The second and third replicas come up and register themselves in a similar manner and perform similar steps.

The following demonstrates the replica configurations for this example:

[
  {
    "member_id": "replica1",
    "shards": "0-3",
    "last_heartbeat": "t0"
  },
  {
    "member_id": "replica2",
    "shards": "4-7",
    "last_heartbeat": "t1"
  },
  {
    "member_id": "replica3",
    "shards": "8-11",
    "last_heartbeat": "t2"
  }
]

Function redeployment

At some point, the user decides to redeploy the function. Because by default, Nuclio uses the rolling-update deployment strategy, Kubernetes terminates the replicas one by one. The replica1 pod stops, and a new replica1 pod is brought up and follows the same startup procedure: it reads the state object’s consumer-group attribute and looks for free shards to take over; initially, it won’t find any, because the last_heartbeat field of replica1 is still within the session timeout period and replica2 and replica3 keep updating their last_heartbeat field.

At this stage, replica1 backs off and retries periodically until it eventually detects that the elapsed time since replica1’s last_heartbeat value exceeds the session’s timeout period. replica1 then removes the previous replica1 instance from the consumer group (by removing its entry from the group’s attribute in the stream’s state object). It then detects that there are free shards and adds a replica1 entry to the state object’s consumer-group attribute to register itself as a member and take over a fair portion of the free shards.

Note
It’s also possible for replica1 to be removed from the consumer group by replica2 or replica3, because each replica cleans up all stale group members when updating its last_heartbeat field.
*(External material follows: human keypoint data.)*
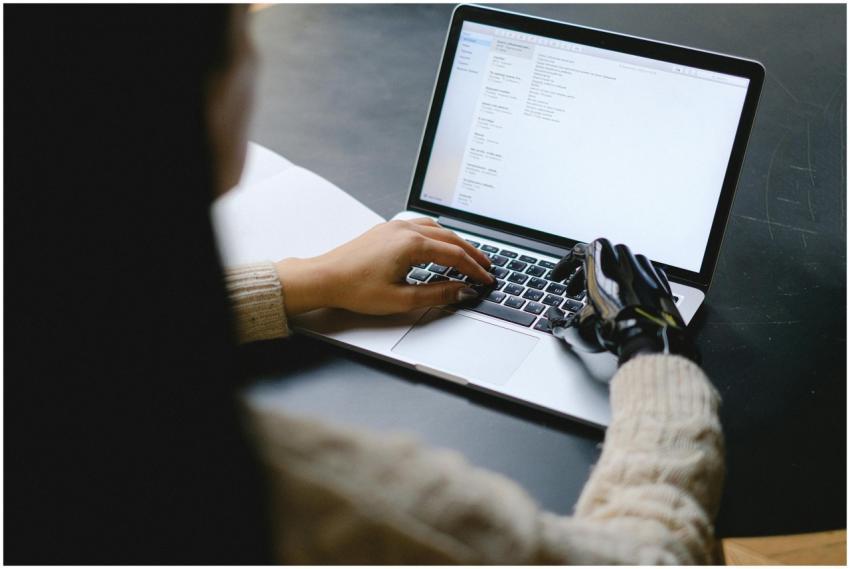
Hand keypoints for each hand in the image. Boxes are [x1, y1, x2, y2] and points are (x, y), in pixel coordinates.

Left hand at [275, 218, 493, 315]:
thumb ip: (436, 294)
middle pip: (451, 238)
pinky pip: (422, 226)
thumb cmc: (356, 289)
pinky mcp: (387, 229)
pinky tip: (440, 245)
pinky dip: (439, 236)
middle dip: (472, 254)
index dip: (474, 270)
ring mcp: (395, 226)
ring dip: (456, 242)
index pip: (455, 255)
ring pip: (437, 229)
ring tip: (469, 257)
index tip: (486, 280)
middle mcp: (405, 229)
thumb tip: (461, 291)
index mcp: (411, 245)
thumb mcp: (401, 299)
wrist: (324, 277)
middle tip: (487, 268)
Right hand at [547, 238, 691, 363]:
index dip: (563, 267)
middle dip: (583, 275)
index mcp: (600, 257)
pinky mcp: (658, 279)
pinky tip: (623, 302)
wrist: (650, 337)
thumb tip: (553, 318)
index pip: (576, 253)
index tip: (558, 278)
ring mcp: (643, 266)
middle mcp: (623, 256)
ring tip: (599, 298)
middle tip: (574, 292)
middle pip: (598, 258)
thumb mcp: (575, 327)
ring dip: (606, 279)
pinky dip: (628, 286)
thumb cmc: (614, 327)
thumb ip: (557, 321)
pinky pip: (639, 276)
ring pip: (620, 265)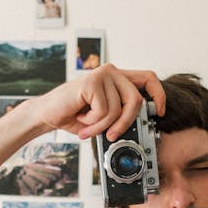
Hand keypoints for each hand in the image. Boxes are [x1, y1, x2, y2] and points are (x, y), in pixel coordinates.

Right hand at [30, 63, 165, 141]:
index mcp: (118, 78)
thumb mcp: (104, 116)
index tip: (160, 112)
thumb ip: (121, 115)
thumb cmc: (75, 115)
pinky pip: (103, 111)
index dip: (159, 94)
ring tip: (87, 127)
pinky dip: (92, 123)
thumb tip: (142, 126)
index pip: (148, 78)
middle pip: (136, 99)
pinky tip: (80, 118)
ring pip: (118, 109)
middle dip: (125, 123)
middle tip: (111, 136)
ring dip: (101, 126)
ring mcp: (102, 74)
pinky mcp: (91, 82)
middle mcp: (112, 72)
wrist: (48, 114)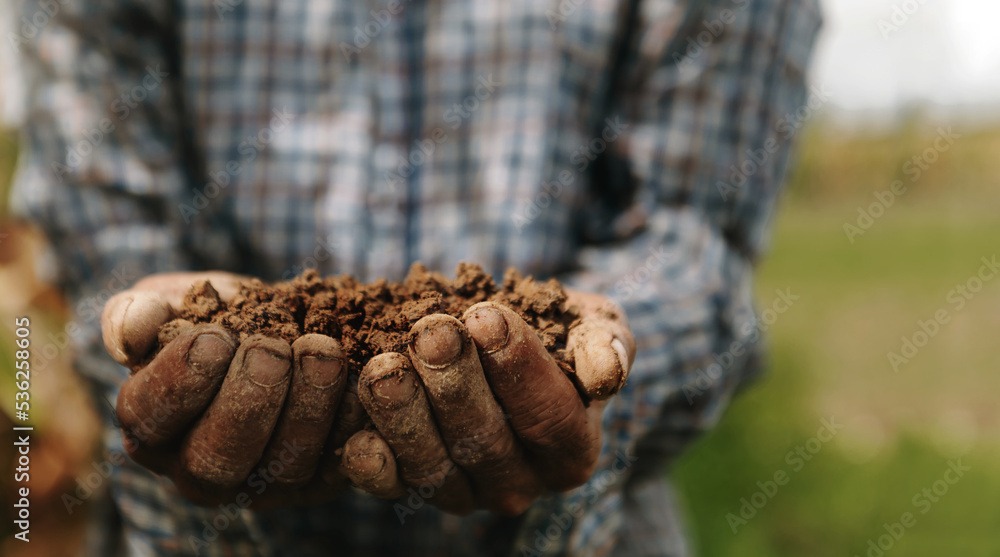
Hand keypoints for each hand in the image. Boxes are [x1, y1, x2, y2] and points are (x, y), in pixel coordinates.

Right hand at [102, 272, 364, 507]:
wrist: (285, 325)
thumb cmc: (216, 316)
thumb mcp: (172, 300)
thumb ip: (139, 310)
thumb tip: (129, 334)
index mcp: (154, 426)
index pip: (150, 419)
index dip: (180, 382)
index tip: (213, 338)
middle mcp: (202, 468)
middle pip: (214, 461)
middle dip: (247, 402)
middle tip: (272, 349)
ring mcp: (263, 482)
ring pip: (282, 467)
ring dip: (306, 409)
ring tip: (322, 352)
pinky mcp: (320, 480)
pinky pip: (339, 466)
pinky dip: (354, 424)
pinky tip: (362, 382)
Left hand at [340, 290, 634, 514]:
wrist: (504, 340)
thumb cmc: (559, 334)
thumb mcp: (595, 327)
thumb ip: (607, 345)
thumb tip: (606, 376)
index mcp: (571, 449)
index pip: (549, 416)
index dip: (518, 368)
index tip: (488, 315)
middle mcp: (520, 483)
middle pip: (486, 442)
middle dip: (455, 383)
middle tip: (432, 331)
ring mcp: (465, 491)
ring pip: (434, 467)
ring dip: (405, 416)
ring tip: (385, 366)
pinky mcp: (414, 486)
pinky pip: (392, 484)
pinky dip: (371, 464)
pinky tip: (355, 434)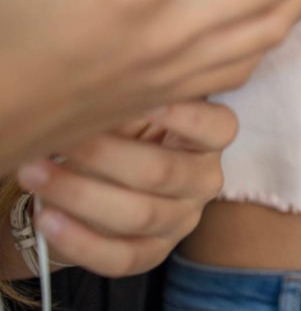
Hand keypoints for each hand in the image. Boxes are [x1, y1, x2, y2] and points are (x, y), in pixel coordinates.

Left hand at [15, 101, 236, 277]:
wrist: (104, 181)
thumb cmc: (123, 133)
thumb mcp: (134, 110)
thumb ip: (133, 101)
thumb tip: (109, 88)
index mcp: (208, 141)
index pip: (218, 128)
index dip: (185, 116)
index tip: (146, 101)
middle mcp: (203, 181)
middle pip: (164, 172)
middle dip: (106, 155)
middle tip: (61, 139)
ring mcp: (182, 220)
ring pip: (139, 215)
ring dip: (80, 194)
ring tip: (37, 174)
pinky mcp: (154, 252)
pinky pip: (121, 257)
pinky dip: (80, 240)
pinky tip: (48, 217)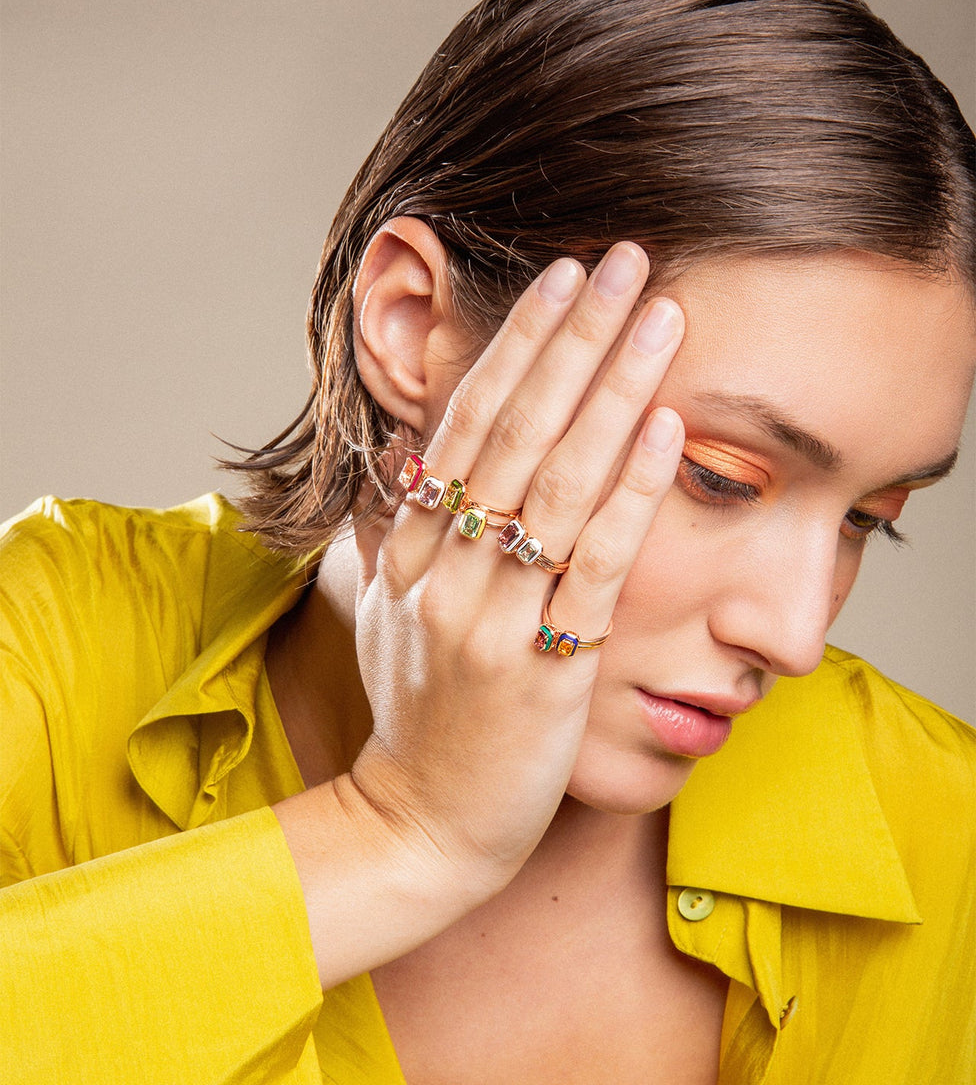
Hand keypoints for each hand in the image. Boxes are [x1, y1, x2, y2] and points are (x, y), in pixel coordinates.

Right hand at [351, 241, 685, 891]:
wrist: (422, 825)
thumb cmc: (419, 717)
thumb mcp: (390, 614)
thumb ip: (397, 533)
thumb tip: (411, 463)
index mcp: (405, 550)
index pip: (465, 424)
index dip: (516, 346)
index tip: (560, 278)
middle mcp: (440, 572)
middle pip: (513, 432)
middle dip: (571, 338)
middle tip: (622, 259)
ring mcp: (488, 621)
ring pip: (556, 484)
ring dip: (612, 392)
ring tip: (658, 316)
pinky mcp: (542, 669)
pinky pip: (592, 567)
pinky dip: (631, 495)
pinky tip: (667, 432)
For shards 0-3, the new instance of replica1 then reads the shard’s offset attribute, which indicates the location in the shard at which the previous instance of replica1 left off; seeks the read offset in the shard; and continues reading messages from this location. The same process is executed for replica2 and replica3.

Dashboard configuration

As of Nuclio v1.1.33 / v1.3.20, you can configure the following configuration parameters from the Nuclio dashboard:

  • URL: A consumer-group URL of the form http://v3io-webapi:8081/<container name>/<stream path>@<consumer group name>; for example, http://v3io-webapi:8081/bigdata/my-stream@my-consumer-group.
  • Max Workers: The maximum number of workers to allocate for handling the messages of incoming stream shards. Whenever a worker is available and a message reads a shard, the processing is handled by the available worker.
  • Worker Availability Timeout: DEPRECATED (ignored)
  • Partitions: DEPRECATED (ignored). As explained in the previous sections, in the current release, the assignment of shards (“partitions”) to replicas is handled automatically.
  • Seek To: The location (offset) within the message from which to consume records when there’s no committed offset in the shard’s offset attribute. After an offset is committed for a shard in the consumer group, this offset is always used and the Seek To parameter is ignored for this shard.
  • Read Batch Size: Read batch size - the number of messages to read in each read request that’s submitted to the platform.
  • Polling Interval (ms): The time, in milliseconds, to wait between reading messages from the platform stream.
  • Username: DEPRECATED (ignored)
  • Password: A platform access key for accessing the data.
  • Worker allocator name: DEPRECATED (ignored)
Note
In future versions of Nuclio, it’s planned that the dashboard will better reflect the role of the configuration parameters and add more parameters (such as session timeout and heartbeat interval, which are currently always set to the default values of 10s and 3s, respectively, unless you edit the function-configuration file).